**EXERCISE PROMPT:** Tally every line of the entries that contains the string "Management", then reply with only that number.

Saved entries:
+ + + + +

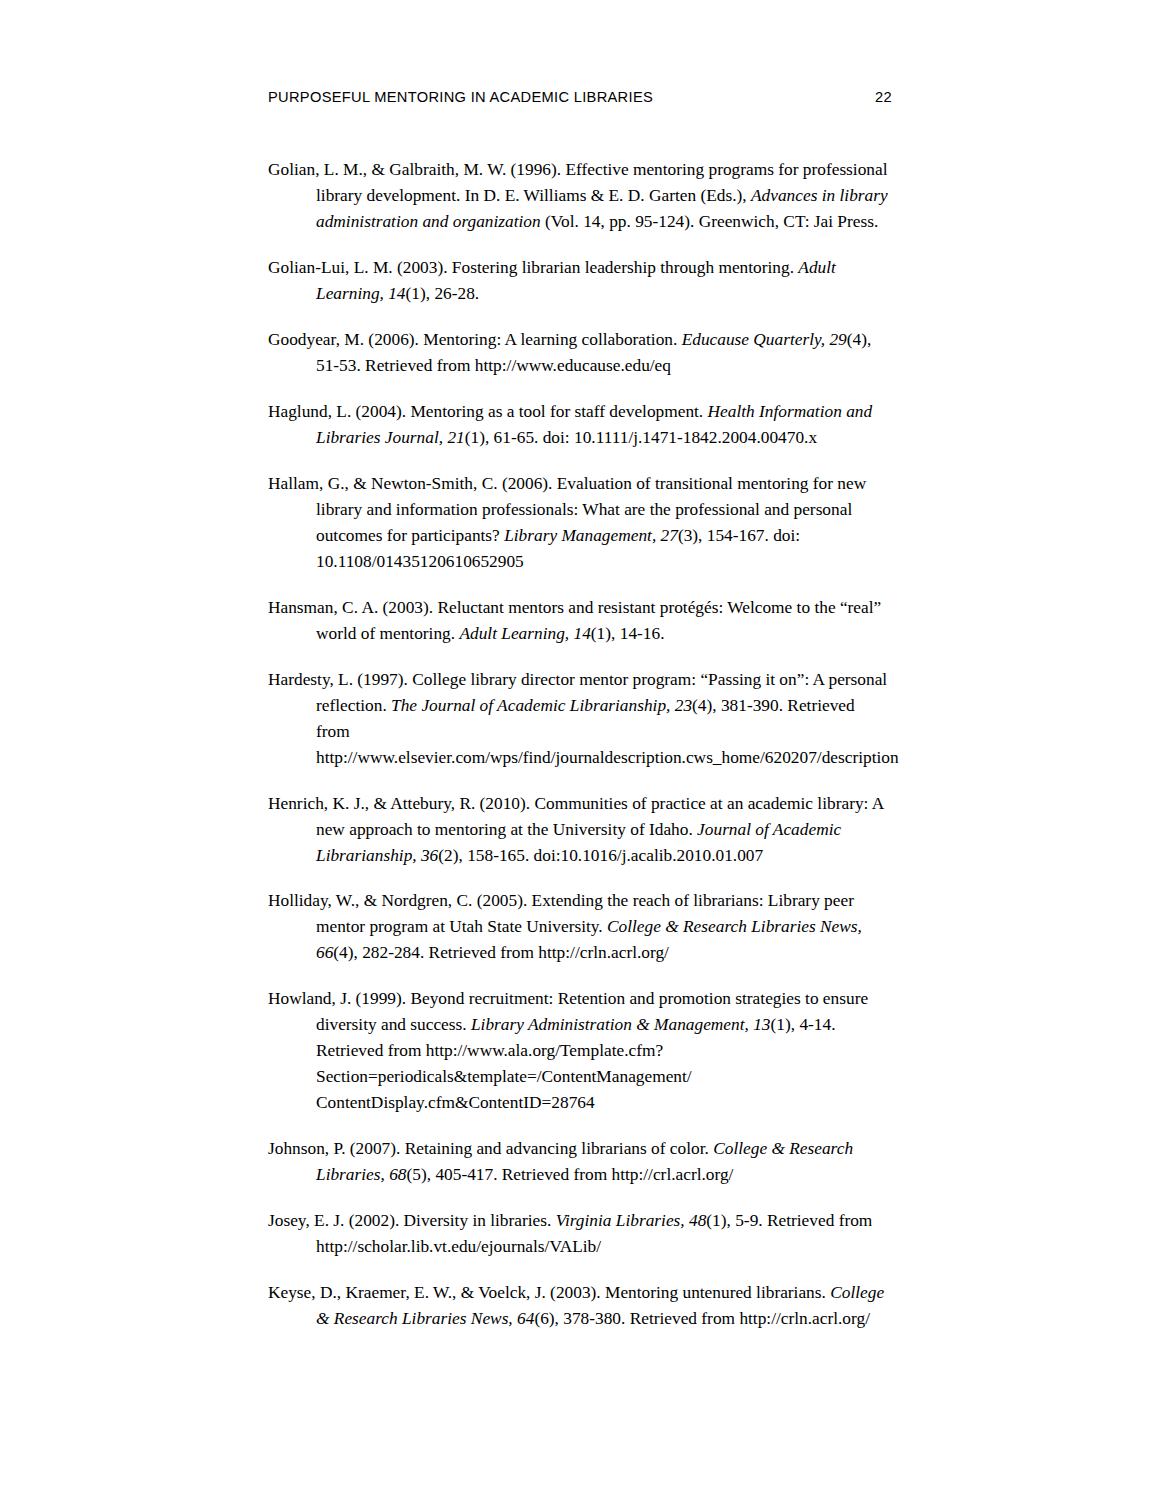Purposeful Mentoring in Academic Libraries 22
Golian, L. M., & Galbraith, M. W. (1996). Effective mentoring programs for professional library development. In D. E. Williams & E. D. Garten (Eds.), Advances in library administration and organization (Vol. 14, pp. 95-124). Greenwich, CT: Jai Press.
Golian-Lui, L. M. (2003). Fostering librarian leadership through mentoring. Adult Learning, 14(1), 26-28.
Goodyear, M. (2006). Mentoring: A learning collaboration. Educause Quarterly, 29(4), 51-53. Retrieved from http://www.educause.edu/eq
Haglund, L. (2004). Mentoring as a tool for staff development. Health Information and Libraries Journal, 21(1), 61-65. doi: 10.1111/j.1471-1842.2004.00470.x
Hallam, G., & Newton-Smith, C. (2006). Evaluation of transitional mentoring for new library and information professionals: What are the professional and personal outcomes for participants? Library Management, 27(3), 154-167. doi: 10.1108/01435120610652905
Hansman, C. A. (2003). Reluctant mentors and resistant protégés: Welcome to the “real” world of mentoring. Adult Learning, 14(1), 14-16.
Hardesty, L. (1997). College library director mentor program: “Passing it on”: A personal reflection. The Journal of Academic Librarianship, 23(4), 381-390. Retrieved from http://www.elsevier.com/wps/find/journaldescription.cws_home/620207/description
Henrich, K. J., & Attebury, R. (2010). Communities of practice at an academic library: A new approach to mentoring at the University of Idaho. Journal of Academic Librarianship, 36(2), 158-165. doi:10.1016/j.acalib.2010.01.007
Holliday, W., & Nordgren, C. (2005). Extending the reach of librarians: Library peer mentor program at Utah State University. College & Research Libraries News, 66(4), 282-284. Retrieved from http://crln.acrl.org/
Howland, J. (1999). Beyond recruitment: Retention and promotion strategies to ensure diversity and success. Library Administration & Management, 13(1), 4-14. Retrieved from http://www.ala.org/Template.cfm?Section=periodicals&template=/ContentManagement/ContentDisplay.cfm&ContentID=28764
Johnson, P. (2007). Retaining and advancing librarians of color. College & Research Libraries, 68(5), 405-417. Retrieved from http://crl.acrl.org/
Josey, E. J. (2002). Diversity in libraries. Virginia Libraries, 48(1), 5-9. Retrieved from http://scholar.lib.vt.edu/ejournals/VALib/
Keyse, D., Kraemer, E. W., & Voelck, J. (2003). Mentoring untenured librarians. College & Research Libraries News, 64(6), 378-380. Retrieved from http://crln.acrl.org/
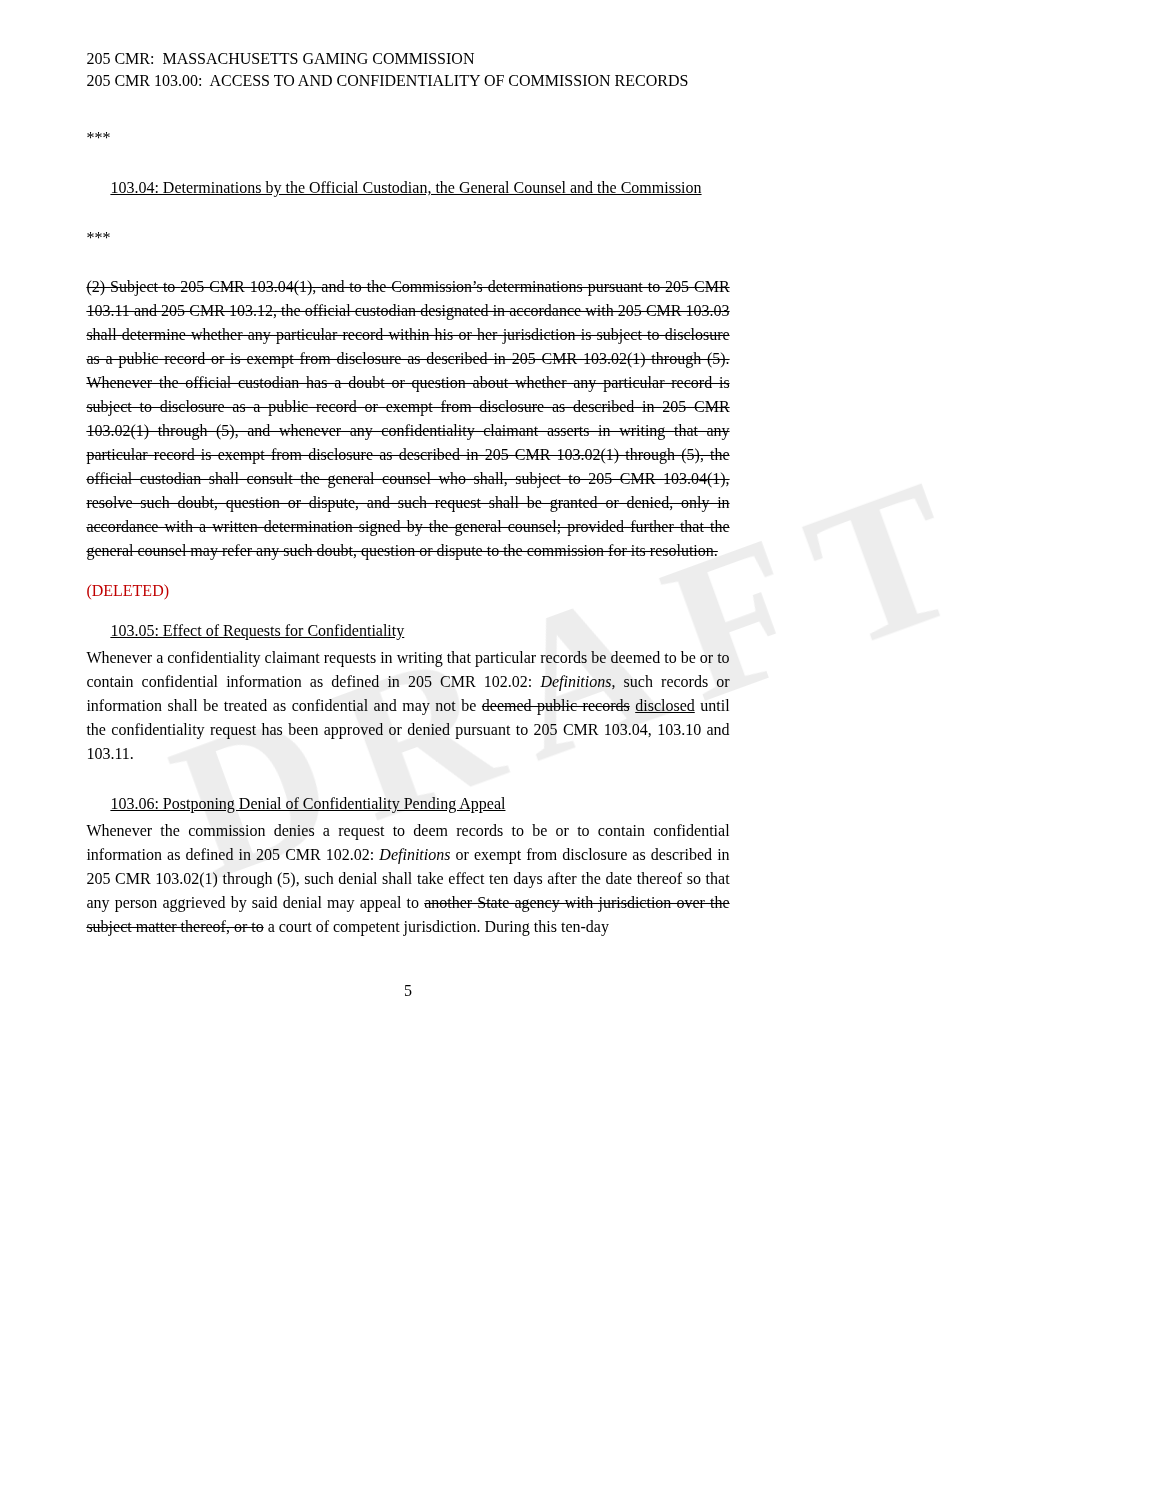DRAFT
205 CMR: MASSACHUSETTS GAMING COMMISSION
205 CMR 103.00: ACCESS TO AND CONFIDENTIALITY OF COMMISSION RECORDS
***
103.04: Determinations by the Official Custodian, the General Counsel and the Commission
***
(2) Subject to 205 CMR 103.04(1), and to the Commission’s determinations pursuant to 205 CMR 103.11 and 205 CMR 103.12, the official custodian designated in accordance with 205 CMR 103.03 shall determine whether any particular record within his or her jurisdiction is subject to disclosure as a public record or is exempt from disclosure as described in 205 CMR 103.02(1) through (5). Whenever the official custodian has a doubt or question about whether any particular record is subject to disclosure as a public record or exempt from disclosure as described in 205 CMR 103.02(1) through (5), and whenever any confidentiality claimant asserts in writing that any particular record is exempt from disclosure as described in 205 CMR 103.02(1) through (5), the official custodian shall consult the general counsel who shall, subject to 205 CMR 103.04(1), resolve such doubt, question or dispute, and such request shall be granted or denied, only in accordance with a written determination signed by the general counsel; provided further that the general counsel may refer any such doubt, question or dispute to the commission for its resolution.
(DELETED)
103.05: Effect of Requests for Confidentiality
Whenever a confidentiality claimant requests in writing that particular records be deemed to be or to contain confidential information as defined in 205 CMR 102.02: Definitions, such records or information shall be treated as confidential and may not be deemed public records disclosed until the confidentiality request has been approved or denied pursuant to 205 CMR 103.04, 103.10 and 103.11.
103.06: Postponing Denial of Confidentiality Pending Appeal
Whenever the commission denies a request to deem records to be or to contain confidential information as defined in 205 CMR 102.02: Definitions or exempt from disclosure as described in 205 CMR 103.02(1) through (5), such denial shall take effect ten days after the date thereof so that any person aggrieved by said denial may appeal to another State agency with jurisdiction over the subject matter thereof, or to a court of competent jurisdiction. During this ten-day
5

+ + + + +

**ANSWER BELOW:** 2